冷凍食品の企業様。こちらは、「ハミダス活動」として、社内活性化プロジェクトを進めておられます。2018年に消費者庁長官表彰」を受賞しています。何しろ名前がいいじゃない 。

はみ出すことをよしとしてこなかった日本社会で、はみ出すことを推奨する思いが込められてるかのようです。ホームページを見ると、 こう書いてあります。

今の立ち位置から一歩ハミダシて、手を携える。

つまり、周囲との連携をすることです。

自分の仕事の範囲を決めずに、勇気を持って仕事をカブってみましょう。

取り組み

  • 毎月1回以上、社長のトップメッセージを動画で配信
  • 社員の少人数ミーティング(なんと7年間で500回以上!)
  •  T シャツを作って社員に配る
  • 工場ごとのロゴを作る

動画は役員層と経営トップの想いや社内情報を伝える事を目的にしているそうで、ハミダス活動開始から毎月1本以上という勢いですから、とにかくその手数が多いことに驚かされます。

こういう活動をされている会社は少なくはありませんが、 ニチレイさんの場合は圧倒的な活動量!

逆の見方をすると、トップの思いや、 社内の情報を共有するのに、このくらいの活動量は必要だと判断されたということでしょう。

ホームページでもかなりのページ数を使って紹介をされていて、時間とコストを使っていることがよくわかります。

https://www.nichireifoods.co.jp/corporate/hamidasu/top/

カルビー株式会社

カルビーさんは社内報に力を入れられています。

全国の優秀な社内報を表彰する『社内報アワード』を主催するウィズワークスの代表浪木克文氏は、社内報によるインナーコミュニケーションは、イノベーティブな企業づくりを促進するそう。同感です。社内報が果たす役割は決して小さくない。

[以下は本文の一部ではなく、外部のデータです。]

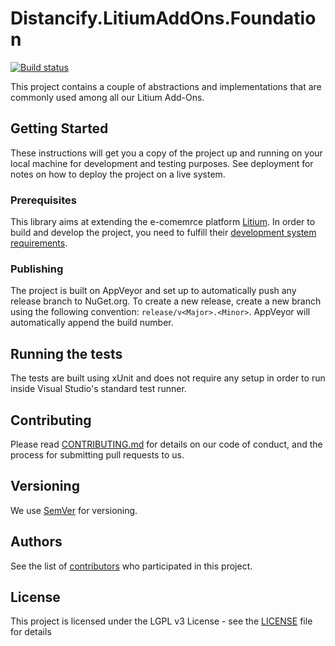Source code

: # Distancify.LitiumAddOns.Foundation

[![Build status](https://ci.appveyor.com/api/projects/status/0lyu8fx7s67is8wv?svg=true)](https://ci.appveyor.com/project/KristofferLindvall/distancify-litiumaddons-foundation)

This project contains a couple of abstractions and implementations that are commonly used among all our Litium Add-Ons.

## Getting Started

These instructions will get you a copy of the project up and running on your local machine for development and testing purposes. See deployment for notes on how to deploy the project on a live system.

### Prerequisites

This library aims at extending the e-comemrce platform [Litium](https://www.litium.se/). In order to build and develop the project, you need to fulfill their [development system requirements](https://docs.litium.com/documentation/get-started/system-requirements#DevEnv).

### Publishing

The project is built on AppVeyor and set up to automatically push any release branch to NuGet.org. To create a new release, create a new branch using the following convention: `release/v<Major>.<Minor>`. AppVeyor will automatically append the build number.

## Running the tests

The tests are built using xUnit and does not require any setup in order to run inside Visual Studio's standard test runner.

## Contributing

Please read [CONTRIBUTING.md](CONTRIBUTING.md) for details on our code of conduct, and the process for submitting pull requests to us.

## Versioning

We use [SemVer](http://semver.org/) for versioning.

## Authors

See the list of [contributors](https://github.com/distancify/Distancify.LitiumAddOns.Foundation/graphs/contributors) who participated in this project.

## License

This project is licensed under the LGPL v3 License - see the [LICENSE](LICENSE) file for details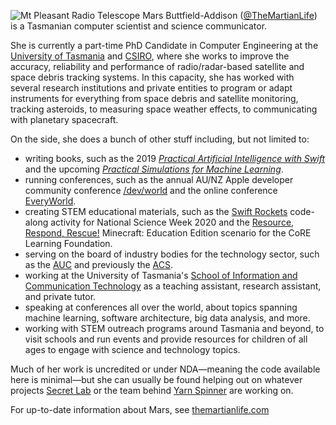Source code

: ![Mt Pleasant Radio Telescope](https://pbs.twimg.com/profile_banners/761753326211870720/1686713302/1500x500)
Mars Buttfield-Addison ([@TheMartianLife](https://twitter.com/TheMartianLife)) is a Tasmanian computer scientist and science communicator.

She is currently a part-time PhD Candidate in Computer Engineering at the [University of Tasmania](https://www.utas.edu.au/) and [CSIRO](https://www.csiro.au/), where she works to improve the accuracy, reliability and performance of radio/radar-based satellite and space debris tracking systems. In this capacity, she has worked with several research institutions and private entities to program or adapt instruments for everything from space debris and satellite monitoring, tracking asteroids, to measuring space weather effects, to communicating with planetary spacecraft. 

On the side, she does a bunch of other stuff including, but not limited to:

* writing books, such as the 2019 [*Practical Artificial Intelligence with Swift*](https://www.oreilly.com/library/view/practical-artificial-intelligence/9781492044802/) and the upcoming [*Practical Simulations for Machine Learning*](https://www.oreilly.com/library/view/practical-simulations-for/9781492089919/).
* running conferences, such as the annual AU/NZ Apple developer community conference [/dev/world](https://devworld.com.au) and the online conference [EveryWorld](https://auc.edu.au/everyworld/about/).
* creating STEM educational materials, such as the [Swift Rockets](https://secretlab.games/scienceweek/swiftrockets) code-along activity for National Science Week 2020 and the [Resource, Respond, Rescue!](https://www.corefoundation.com.au/gamification) Minecraft: Education Edition scenario for the CoRE Learning Foundation.
* serving on the board of industry bodies for the technology sector, such as the [AUC](https://auc.edu.au) and previously the [ACS](https://www.acs.org.au).
* working at the University of Tasmania's [School of Information and Communication Technology](https://www.utas.edu.au/built-digital-natural/ict) as a teaching assistant, research assistant, and private tutor. 
* speaking at conferences all over the world, about topics spanning machine learning, software architecture, big data analysis, and more.
* working with STEM outreach programs around Tasmania and beyond, to visit schools and run events and provide resources for children of all ages to engage with science and technology topics.

Much of her work is uncredited or under NDA—meaning the code available here is minimal—but she can usually be found helping out on whatever projects [Secret Lab](https://secretlab.games) or the team behind [Yarn Spinner](https://yarnspinner.dev) are working on.

For up-to-date information about Mars, see [themartianlife.com](https://themartianlife.com)
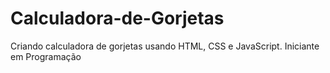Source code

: # Calculadora-de-Gorjetas
Criando calculadora de gorjetas usando HTML, CSS e JavaScript. Iniciante em Programação
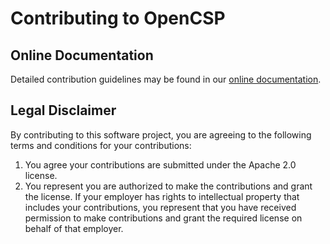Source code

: Contributing to OpenCSP
=======================

Online Documentation
--------------------

Detailed contribution guidelines may be found in our [online documentation](
https://github.com/sandialabs/OpenCSP/blob/main/doc/source/contributing.rst).

Legal Disclaimer
----------------

By contributing to this software project, you are agreeing to the
following terms and conditions for your contributions:

1. You agree your contributions are submitted under the Apache 2.0 license.
2. You represent you are authorized to make the contributions and grant
   the license. If your employer has rights to intellectual property that
   includes your contributions, you represent that you have received
   permission to make contributions and grant the required license on
   behalf of that employer.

カルビーでは、社内報が 「経団連推薦社内報」にて企画賞を受賞、「社内報アワード2020」も受賞されています。

A4で20ページ、2ヶ月に1回発行、その間に Web 版も製作されているということ。こちらもものすごく力を入れていらっしゃるようです。 紙と WEB を組み合わせて行なっているところがポイントで、どうしても一方通行になりがちな社内報を社員参加型の形にして運用されているようです。

2012年に、ウェブを取り入れられたようで、社長のメッセージに匿名でコメントをつけられるようにされました。 その話がまた面白くて、

社長が「夏休みにクルーズに行きます」と発言。その発言に対して社員からは匿名で、「現場は忙しくて長い夏休みなんてとれない」というコメントが入ったそう。そこから経営層と社員のコミュニケーションが活発化したんだそうです。

やはりカルビーでも同じく、情報をとにかくたくさん出すことに気を使っている様子。

社内の一大イベントも掲載するし、社員が演劇を見に行ったというパーソナルなニュースまで。

https://cd.zeroin.co.jp/cappy/calbeeintranet/

https://hiptokyo.jp/hiptalk/shanaiho/

成功事例をここまで見てきましたが、インナーブランディングにおいてはとにかく情報発信の量が大事です。

数ヶ月に一度だけの情報発信では、やはり手数(てかず)としては少ないと言えるでしょう。

理念やビジョンの浸透を行うならば、粘り強く根気強く何度もやっていくことが大事です。形は、動画でも紙面でも音声でも構いません、社風に合ったやり方で行なっていくのが良いかと思います。